▸ **Selected excerpt**
In this appeal, we consider whether the Court of Appeals erred in reversing a defendant’s conviction and dismissing an indictment on the ground that the common law right to use reasonable force to resist an illegal arrest also confers a right to use reasonable force to resist an illegal detention.

John H. Hill, Jr., was indicted for assault and battery of a law enforcement officer, in violation of Code ??18.2-57(C). Hill was accused of striking Officer K.?I. Fromme of the City of Suffolk Police Department while Fromme was attempting to conduct a “pat down” search of Hill to determine whether he was carrying a weapon. Hill was convicted of the offense in the Circuit Court of the City of Suffolk. The court sentenced him to a term of three years’ imprisonment and suspended two and one-half years of that sentence.

Hill appealed from his conviction to the Court of Appeals, which reversed the trial court’s judgment and dismissed the indictment. Hill v. Commonwealth, 37 Va. App. 1, 9, 553 S.E.2d 529, 533 (2001). The Court of Appeals concluded, among other things, that Hill’s physical resistance “to an illegal detention and search was reasonable and proportionate to the conduct of the police.” Id. The Commonwealth appeals the Court of Appeals’ judgment.

▸ **Job 1**
Render this sentence from the opinion excerpt in Spanish: "Hill appealed from his conviction to the Court of Appeals, which reversed the trial court’s judgment and dismissed the indictment."
▸ **Job 2**
Output everything in the records from the line containing "purple hexagon: moved 7 px right" down to the line containing "pink rectangle: moved 18 px left", both included, exactly as they appear. Omit the picture lines.
The records that follow have no connection to the opinion excerpt.

▸ **Extracted entries**
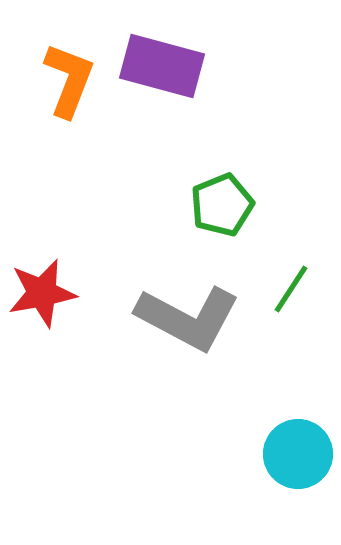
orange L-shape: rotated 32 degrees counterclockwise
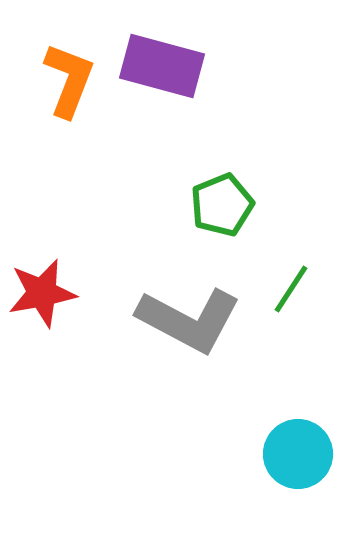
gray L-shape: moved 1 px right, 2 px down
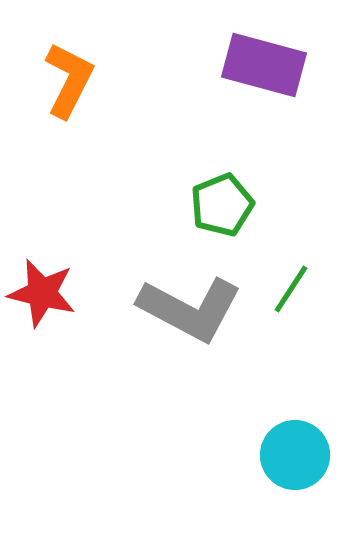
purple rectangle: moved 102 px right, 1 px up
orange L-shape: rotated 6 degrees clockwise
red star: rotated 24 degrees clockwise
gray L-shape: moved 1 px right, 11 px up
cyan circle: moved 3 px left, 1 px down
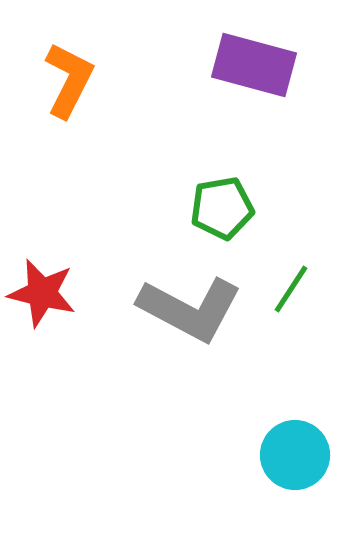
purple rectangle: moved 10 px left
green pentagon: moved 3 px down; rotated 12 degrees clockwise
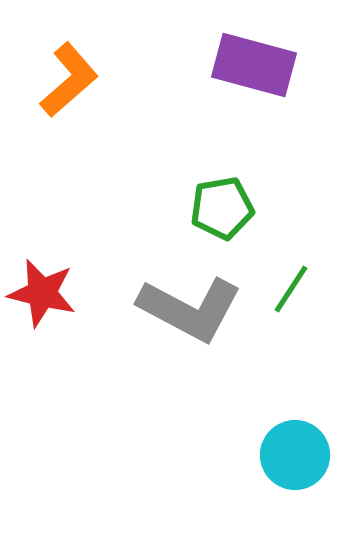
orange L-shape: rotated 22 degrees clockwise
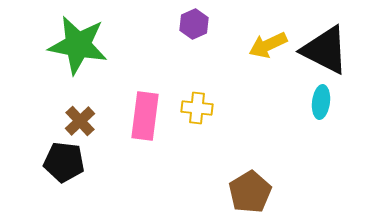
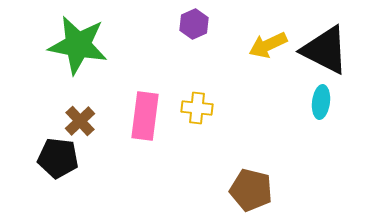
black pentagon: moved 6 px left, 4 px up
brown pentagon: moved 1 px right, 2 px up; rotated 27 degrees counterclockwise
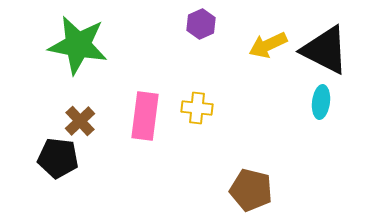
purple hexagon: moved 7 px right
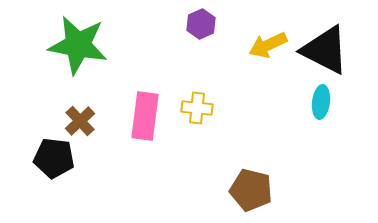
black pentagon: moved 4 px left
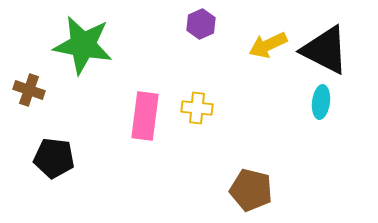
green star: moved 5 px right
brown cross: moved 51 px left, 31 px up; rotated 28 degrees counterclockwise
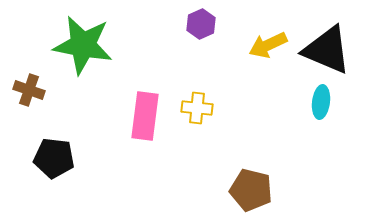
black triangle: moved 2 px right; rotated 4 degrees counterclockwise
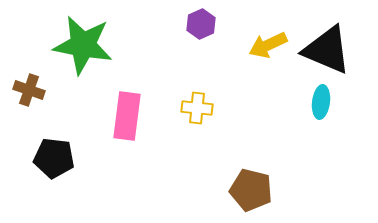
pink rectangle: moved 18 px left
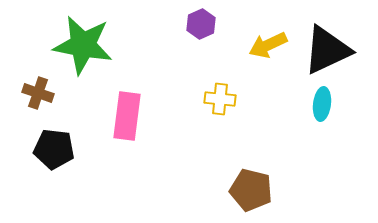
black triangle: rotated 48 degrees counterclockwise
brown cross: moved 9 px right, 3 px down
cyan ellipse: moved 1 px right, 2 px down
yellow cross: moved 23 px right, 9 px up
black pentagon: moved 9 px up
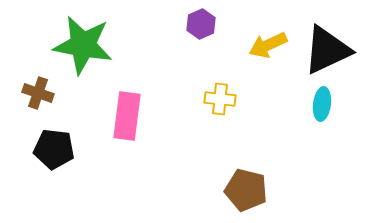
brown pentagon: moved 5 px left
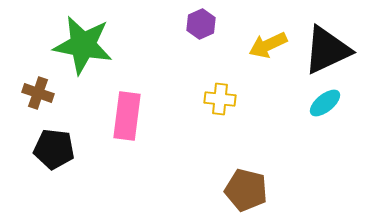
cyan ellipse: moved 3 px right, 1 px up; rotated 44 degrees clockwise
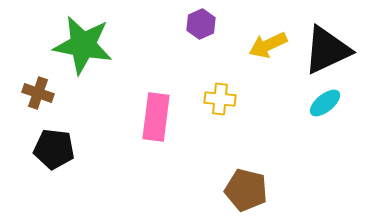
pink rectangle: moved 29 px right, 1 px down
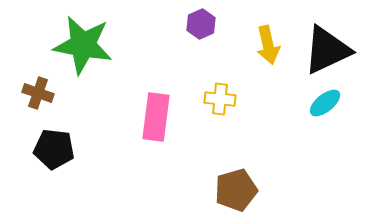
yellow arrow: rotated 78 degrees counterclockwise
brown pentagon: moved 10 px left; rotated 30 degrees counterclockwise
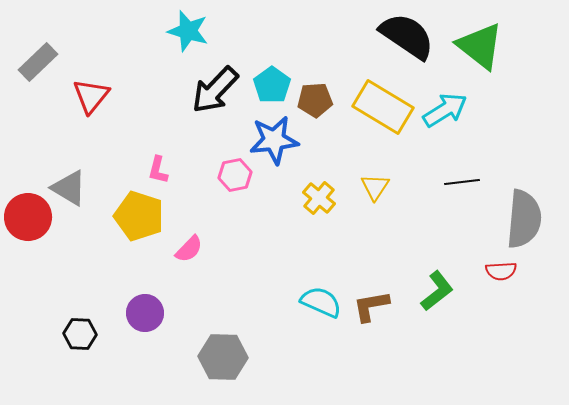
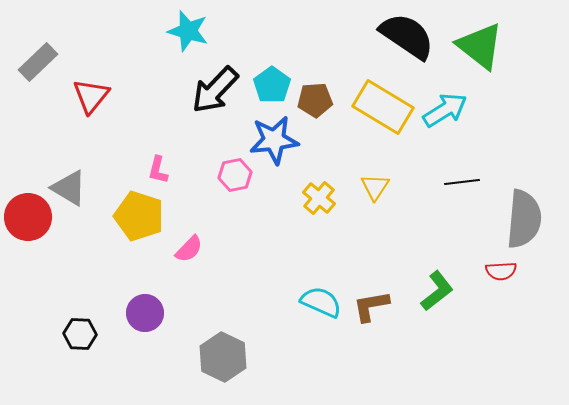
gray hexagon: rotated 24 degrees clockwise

▸ **Written solution 1**
Hill apeló su condena ante el Tribunal de Apelaciones, que revocó la sentencia del tribunal de primera instancia y desestimó la acusación formal.

▸ **Written solution 2**
purple hexagon: moved 7 px right
black pentagon: moved 4 px left
green star: moved 5 px right
brown cross: moved 51 px left, 31 px up; rotated 28 degrees counterclockwise
black triangle: moved 2 px right; rotated 4 degrees counterclockwise
pink rectangle: moved 18 px left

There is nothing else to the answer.